Woods shot -8 to tie for ninth place.
“I’m excited. This is the way I’ve been playing at home and when I came
out here and played, I was playing very similar to this. Not quite hitting it as far, but I had the
adrenaline going and overall I’m very pleased. I’m excited the way this week has gone on. With not only as the competitive rounds but also all the functions at night. I still got my training in. It was a very good week,” he said, “Well, I knew I was going to be able to play all four rounds, that wasn’t
going to be an issue. I played a lot at home. Came down here, I played, so that Wasnt going to be the issue. The issue was how was my scoring going to be, how was my feel, how am I going to get used to the adrenaline in my system for the first time in a while. You know, that took a little bit of time. I was still good with my irons, I drove it pretty good all week, made some good putts. But overall I’m very pleased. I showed some good signs, I
hit some really good shots out there and a bright future.”
The 18-man field featured eight of the top 10 in the world rankings.

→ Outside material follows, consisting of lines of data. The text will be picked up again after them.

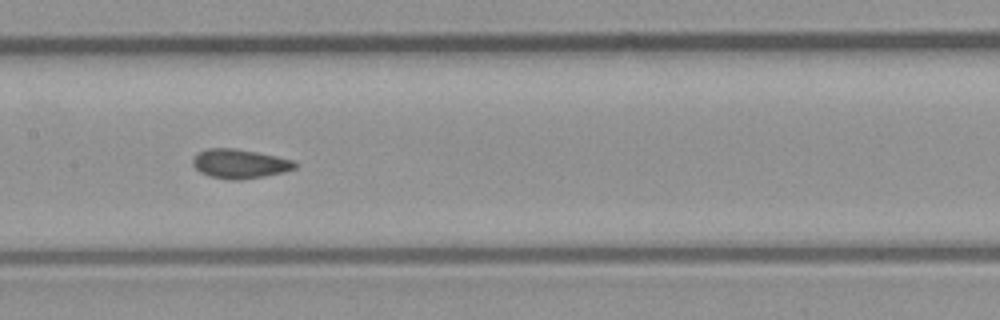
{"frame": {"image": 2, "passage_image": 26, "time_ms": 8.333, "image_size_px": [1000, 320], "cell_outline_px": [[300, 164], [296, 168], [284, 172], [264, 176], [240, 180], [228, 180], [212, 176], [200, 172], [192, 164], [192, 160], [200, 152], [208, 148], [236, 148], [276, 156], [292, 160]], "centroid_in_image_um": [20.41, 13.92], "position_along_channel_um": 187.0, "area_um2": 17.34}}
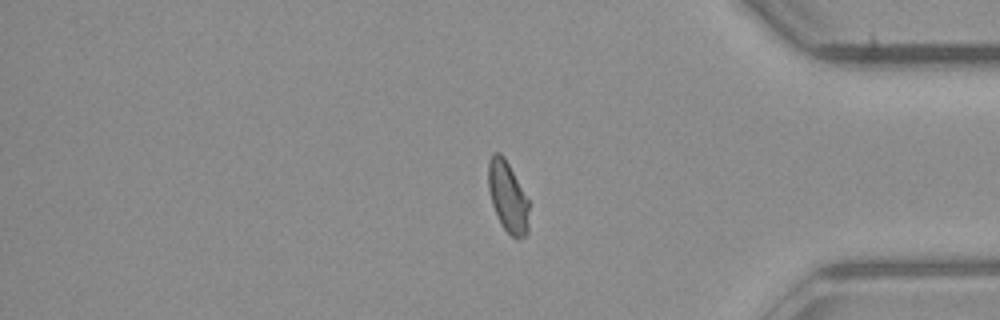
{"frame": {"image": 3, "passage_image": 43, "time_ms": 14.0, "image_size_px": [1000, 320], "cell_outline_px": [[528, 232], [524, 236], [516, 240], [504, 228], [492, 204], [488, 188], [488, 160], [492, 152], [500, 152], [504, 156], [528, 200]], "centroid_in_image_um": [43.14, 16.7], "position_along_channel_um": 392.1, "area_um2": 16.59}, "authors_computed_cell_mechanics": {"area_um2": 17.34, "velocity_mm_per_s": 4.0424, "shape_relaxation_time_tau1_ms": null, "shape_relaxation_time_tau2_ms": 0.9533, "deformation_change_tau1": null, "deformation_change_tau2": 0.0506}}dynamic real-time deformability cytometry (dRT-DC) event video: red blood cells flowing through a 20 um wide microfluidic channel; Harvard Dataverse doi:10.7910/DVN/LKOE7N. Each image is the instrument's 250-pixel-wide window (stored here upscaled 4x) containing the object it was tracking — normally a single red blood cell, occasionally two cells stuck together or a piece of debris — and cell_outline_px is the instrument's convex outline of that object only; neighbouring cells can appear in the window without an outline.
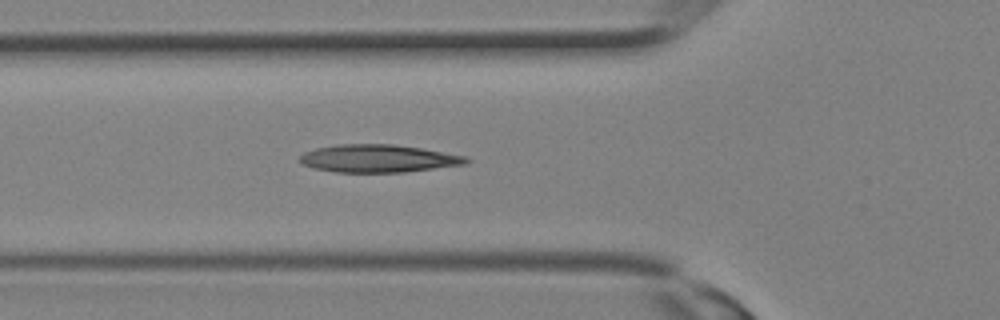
{"species": "Egyptian fruit bat (a non-hibernating species)", "species_latin": "Rousettus aegyptiacus", "temperature_condition": "room temperature", "stored_images_in_passage": 12, "camera_frame_rate_fps": 3000, "um_per_image_px": 0.085, "animal": {"sex": "female"}, "frame": {"image": 1, "passage_image": 10, "time_ms": 3.0, "image_size_px": [1000, 320], "cell_outline_px": [[472, 160], [468, 164], [404, 172], [336, 172], [312, 168], [296, 160], [304, 152], [316, 148], [340, 144], [392, 144], [420, 148], [464, 156]], "centroid_in_image_um": [32.13, 13.47], "position_along_channel_um": 93.7, "area_um2": 26.88}}
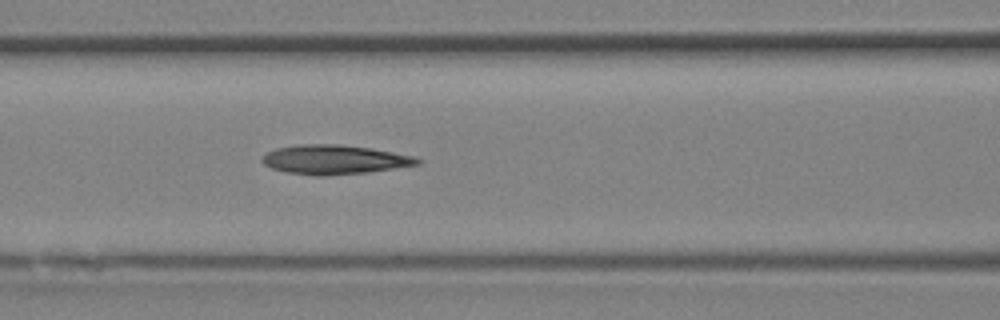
{"frame": {"image": 2, "passage_image": 12, "time_ms": 3.667, "image_size_px": [1000, 320], "cell_outline_px": [[420, 164], [368, 172], [324, 176], [316, 176], [288, 172], [272, 168], [264, 164], [260, 160], [260, 156], [276, 148], [300, 144], [340, 144], [372, 148], [412, 156], [420, 160]], "centroid_in_image_um": [28.37, 13.56], "position_along_channel_um": 138.2, "area_um2": 26.41}}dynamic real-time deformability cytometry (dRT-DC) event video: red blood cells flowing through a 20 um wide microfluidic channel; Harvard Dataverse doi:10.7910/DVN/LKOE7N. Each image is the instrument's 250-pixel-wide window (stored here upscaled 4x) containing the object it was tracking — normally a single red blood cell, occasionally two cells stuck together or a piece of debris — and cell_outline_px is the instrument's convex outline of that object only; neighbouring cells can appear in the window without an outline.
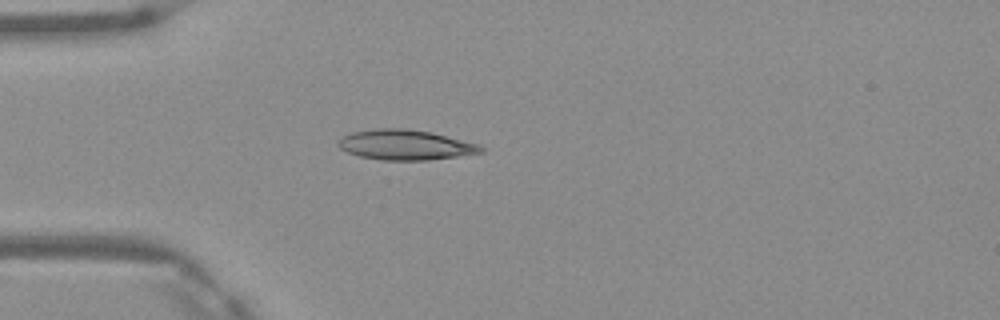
{"species": "Egyptian fruit bat (a non-hibernating species)", "species_latin": "Rousettus aegyptiacus", "temperature_condition": "warm", "stored_images_in_passage": 1, "camera_frame_rate_fps": 3000, "um_per_image_px": 0.085, "frame": {"image": 1, "passage_image": 1, "time_ms": 0.0, "image_size_px": [1000, 320], "cell_outline_px": [[484, 152], [428, 160], [380, 160], [360, 156], [348, 152], [340, 148], [336, 144], [344, 136], [352, 132], [376, 128], [404, 128], [428, 132], [476, 144], [484, 148]], "centroid_in_image_um": [34.4, 12.32], "position_along_channel_um": 50.6, "area_um2": 24.57}}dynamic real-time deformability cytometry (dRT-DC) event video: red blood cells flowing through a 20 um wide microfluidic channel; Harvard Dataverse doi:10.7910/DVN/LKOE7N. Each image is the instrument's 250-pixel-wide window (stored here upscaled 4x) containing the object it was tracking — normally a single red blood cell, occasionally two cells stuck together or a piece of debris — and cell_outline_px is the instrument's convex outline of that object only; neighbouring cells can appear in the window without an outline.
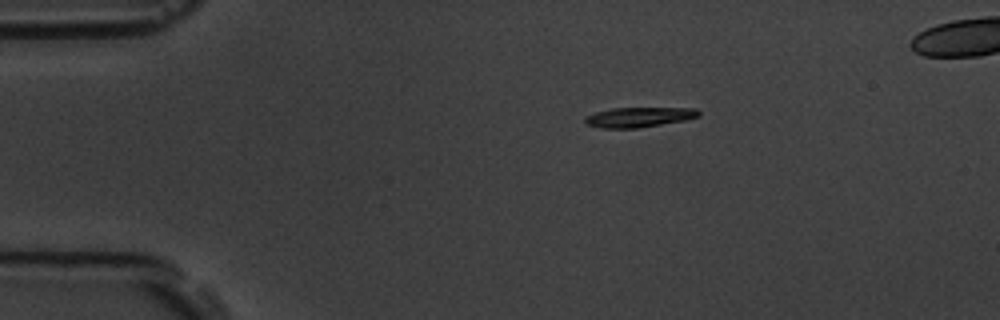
{"species": "common noctule bat (a hibernating species)", "species_latin": "Nyctalus noctula", "temperature_condition": "room temperature", "stored_images_in_passage": 4, "camera_frame_rate_fps": 3000, "um_per_image_px": 0.085, "animal": {"sex": "male", "body_mass_g": 19.5, "forearm_length_mm": 54.6}, "frame": {"image": 1, "passage_image": 1, "time_ms": 0.0, "image_size_px": [1000, 320], "cell_outline_px": [[700, 116], [684, 120], [636, 128], [600, 128], [584, 124], [584, 116], [596, 112], [612, 108], [696, 108], [700, 112]], "centroid_in_image_um": [54.26, 9.95], "position_along_channel_um": 30.7, "area_um2": 13.18}}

The Hero World Challenge is a four-round, 72-hole stroke play event with a $3.5 million purse, a $1 million winner’s prize and Official World Golf Ranking points awarded. Live television coverage of the Hero World Challenge is provided by Golf Channel during all four rounds and by NBC during the third and fourth rounds. The Tiger Woods Foundation is the event’s primary charitable beneficiary, along with the Tavistock Foundation and Bahamas Youth Foundation.